Status: ✅ Verified working with OpenClaw v2026.5.4 Version: agentmemory v0.9.9 (iii-engine v0.11.6) MCP Tools: 107 REST + 51 MCP tools available

Persistent memory server giving OpenClaw agents 95.2% R@5 semantic recall across sessions via BM25+Vector+Graph RRF hybrid search.

Architecture

OpenClaw Agent ←→ Gateway (MCP) ←→ agentmemory MCP Server (localhost:3111)
                                              ↓
                                         SQLite/KV Store
                                              ↓
                                      Viewer (localhost:3113)

Quick Start (MCP Mode — 5 minutes)

Step 1: Install and start memory server

# Server runs on localhost:3111, viewer at localhost:3113
npx @agentmemory/agentmemory

Step 2: Configure OpenClaw MCP

Add to ~/.openclaw/openclaw.json under mcp.servers:

{
  "mcp": {
    "servers": {
      "agentmemory": {
        "command": "npx",
        "args": ["-y", "@agentmemory/mcp"]
      }
    }
  }
}

Step 3: Restart Gateway

openclaw gateway restart

Step 4: Verify

curl http://localhost:3111/agentmemory/health
# → {"status":"healthy","version":"0.9.9"}

# View memory dashboard
open http://localhost:3113

MCP Tools (Key ones for OpenClaw)

Tool Purpose
memory_recall Semantic search across all memories
memory_save Store new memories with type/tags
memory_smart_search Hybrid BM25+vector search
memory_timeline View memories chronologically
memory_profile Agent's memory usage stats
memory_snapshot Full memory export as JSON
memory_forget Delete specific memories
memory_context Get context for current session

See references/mcp-tools.md for full list of 51 tools.

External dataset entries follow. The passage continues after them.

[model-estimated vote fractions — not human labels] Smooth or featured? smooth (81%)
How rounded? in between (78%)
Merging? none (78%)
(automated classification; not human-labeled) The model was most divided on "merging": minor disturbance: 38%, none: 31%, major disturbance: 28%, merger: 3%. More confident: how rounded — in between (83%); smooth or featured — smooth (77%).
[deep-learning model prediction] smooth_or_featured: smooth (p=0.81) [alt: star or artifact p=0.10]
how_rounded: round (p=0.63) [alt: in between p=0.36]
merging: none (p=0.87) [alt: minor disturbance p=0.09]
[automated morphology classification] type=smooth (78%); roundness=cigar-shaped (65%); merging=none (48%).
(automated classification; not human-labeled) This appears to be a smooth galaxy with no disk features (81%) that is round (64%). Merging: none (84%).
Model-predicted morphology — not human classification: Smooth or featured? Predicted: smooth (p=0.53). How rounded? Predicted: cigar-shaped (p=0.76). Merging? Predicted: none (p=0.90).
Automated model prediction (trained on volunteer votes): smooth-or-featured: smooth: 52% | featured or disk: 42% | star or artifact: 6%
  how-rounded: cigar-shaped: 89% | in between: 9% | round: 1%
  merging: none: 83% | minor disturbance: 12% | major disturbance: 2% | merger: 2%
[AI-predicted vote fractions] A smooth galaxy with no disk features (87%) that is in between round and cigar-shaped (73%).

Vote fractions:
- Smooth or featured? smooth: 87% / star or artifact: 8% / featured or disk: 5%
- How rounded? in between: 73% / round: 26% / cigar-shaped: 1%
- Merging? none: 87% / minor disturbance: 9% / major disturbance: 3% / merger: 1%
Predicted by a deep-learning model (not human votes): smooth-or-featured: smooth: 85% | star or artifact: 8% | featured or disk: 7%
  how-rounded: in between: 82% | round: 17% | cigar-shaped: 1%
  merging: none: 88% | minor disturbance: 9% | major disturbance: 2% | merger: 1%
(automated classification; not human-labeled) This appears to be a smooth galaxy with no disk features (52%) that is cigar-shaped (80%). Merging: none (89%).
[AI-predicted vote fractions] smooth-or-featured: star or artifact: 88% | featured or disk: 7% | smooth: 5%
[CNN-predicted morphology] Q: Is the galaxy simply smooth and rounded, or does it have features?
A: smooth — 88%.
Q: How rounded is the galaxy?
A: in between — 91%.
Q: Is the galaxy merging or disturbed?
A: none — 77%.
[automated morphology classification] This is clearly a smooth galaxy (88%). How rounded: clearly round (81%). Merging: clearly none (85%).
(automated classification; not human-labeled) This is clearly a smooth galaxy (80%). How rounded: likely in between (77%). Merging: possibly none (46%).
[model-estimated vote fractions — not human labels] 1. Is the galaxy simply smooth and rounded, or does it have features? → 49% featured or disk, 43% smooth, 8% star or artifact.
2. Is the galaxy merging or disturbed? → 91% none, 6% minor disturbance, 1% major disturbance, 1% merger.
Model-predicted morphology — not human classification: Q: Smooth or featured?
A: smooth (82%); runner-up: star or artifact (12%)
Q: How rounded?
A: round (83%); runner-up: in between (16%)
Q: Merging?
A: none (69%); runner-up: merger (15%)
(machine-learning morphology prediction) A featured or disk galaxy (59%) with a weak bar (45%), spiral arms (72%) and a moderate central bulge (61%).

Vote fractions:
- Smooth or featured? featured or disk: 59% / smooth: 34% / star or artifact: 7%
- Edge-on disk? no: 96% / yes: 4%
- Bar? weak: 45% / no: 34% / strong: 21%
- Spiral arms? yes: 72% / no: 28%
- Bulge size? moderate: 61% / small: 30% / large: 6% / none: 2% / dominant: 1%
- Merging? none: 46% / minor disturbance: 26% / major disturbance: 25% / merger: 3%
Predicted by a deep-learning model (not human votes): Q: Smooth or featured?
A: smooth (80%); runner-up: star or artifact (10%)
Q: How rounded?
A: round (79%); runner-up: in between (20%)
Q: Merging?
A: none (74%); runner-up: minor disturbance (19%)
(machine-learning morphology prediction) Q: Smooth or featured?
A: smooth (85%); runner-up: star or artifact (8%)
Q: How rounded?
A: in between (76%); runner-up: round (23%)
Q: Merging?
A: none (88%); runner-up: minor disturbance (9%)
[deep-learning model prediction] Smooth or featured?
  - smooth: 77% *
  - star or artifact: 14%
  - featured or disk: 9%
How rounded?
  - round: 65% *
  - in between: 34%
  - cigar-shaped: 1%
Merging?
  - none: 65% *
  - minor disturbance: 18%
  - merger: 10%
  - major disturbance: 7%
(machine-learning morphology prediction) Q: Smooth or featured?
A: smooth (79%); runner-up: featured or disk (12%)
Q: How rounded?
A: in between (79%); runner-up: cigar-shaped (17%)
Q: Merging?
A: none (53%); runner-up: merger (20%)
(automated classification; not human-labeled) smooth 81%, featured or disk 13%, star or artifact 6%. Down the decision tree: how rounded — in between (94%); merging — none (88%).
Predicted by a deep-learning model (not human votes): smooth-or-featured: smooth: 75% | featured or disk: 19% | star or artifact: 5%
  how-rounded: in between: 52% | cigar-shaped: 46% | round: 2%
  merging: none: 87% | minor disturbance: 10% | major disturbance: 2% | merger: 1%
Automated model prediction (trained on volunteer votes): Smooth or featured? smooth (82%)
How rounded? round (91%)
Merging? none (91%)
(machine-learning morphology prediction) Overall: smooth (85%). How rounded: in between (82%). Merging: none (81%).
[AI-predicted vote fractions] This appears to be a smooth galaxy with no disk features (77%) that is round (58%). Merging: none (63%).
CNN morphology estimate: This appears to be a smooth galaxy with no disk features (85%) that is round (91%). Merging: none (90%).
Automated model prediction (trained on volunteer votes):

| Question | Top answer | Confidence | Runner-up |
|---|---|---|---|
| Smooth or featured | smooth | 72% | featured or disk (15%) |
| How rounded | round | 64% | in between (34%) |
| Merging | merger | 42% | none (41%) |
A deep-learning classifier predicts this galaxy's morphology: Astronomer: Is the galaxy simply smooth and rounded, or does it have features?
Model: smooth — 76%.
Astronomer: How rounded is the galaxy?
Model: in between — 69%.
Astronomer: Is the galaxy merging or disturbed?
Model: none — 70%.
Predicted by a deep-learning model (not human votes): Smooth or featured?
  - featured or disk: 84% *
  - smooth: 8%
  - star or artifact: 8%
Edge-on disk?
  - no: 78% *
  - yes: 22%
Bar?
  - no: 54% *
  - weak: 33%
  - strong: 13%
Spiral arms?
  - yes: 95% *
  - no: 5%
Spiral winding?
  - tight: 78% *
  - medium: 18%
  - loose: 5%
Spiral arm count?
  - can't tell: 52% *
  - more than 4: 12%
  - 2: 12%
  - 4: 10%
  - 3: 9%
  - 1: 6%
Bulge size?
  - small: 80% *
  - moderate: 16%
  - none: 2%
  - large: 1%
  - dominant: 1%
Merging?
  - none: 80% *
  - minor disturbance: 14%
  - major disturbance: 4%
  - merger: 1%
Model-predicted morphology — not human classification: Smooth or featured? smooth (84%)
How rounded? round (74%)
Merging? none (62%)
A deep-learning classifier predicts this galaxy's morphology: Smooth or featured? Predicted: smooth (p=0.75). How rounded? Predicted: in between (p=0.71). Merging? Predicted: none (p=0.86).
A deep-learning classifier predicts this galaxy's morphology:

systemd Service (Production)

For auto-start and reliable background operation:

Install service

mkdir -p ~/.config/systemd/user
cp /home/lufei/.openclaw/workspace/skills/agentmemory/scripts/agentmemory.service ~/.config/systemd/user/
systemctl --user daemon-reload
systemctl --user enable agentmemory
systemctl --user start agentmemory

# Enable linger (boot without login)
loginctl enable-linger $(whoami)

Service commands

systemctl --user status agentmemory   # Check status
journalctl --user -u agentmemory -f   # View logs
systemctl --user restart agentmemory  # Restart

Integration with MEMORY.md

agentmemory and MEMORY.md serve different purposes — they coexist:

Layer System Purpose Management
Experience agentmemory Manual save, semantic recall, cross-agent memory_save (manual)
Knowledge MEMORY.md Curated decisions, preferences, rules Manual

Coordination rules

  • Before major tasks: Call memory_recall to retrieve relevant experiences
  • After important decisions: Call memory_save with result
  • Curated knowledge: Stays in MEMORY.md (survives compaction)
  • Session start: Both systems loaded; no conflicts

After installation: migrate MEMORY.md (important!)

After completing installation, strongly recommend migrating MEMORY.md content into agentmemory:

  1. Open the dashboard to view current state

    open http://localhost:3113
    

    Initially empty — migration populates it with searchable data.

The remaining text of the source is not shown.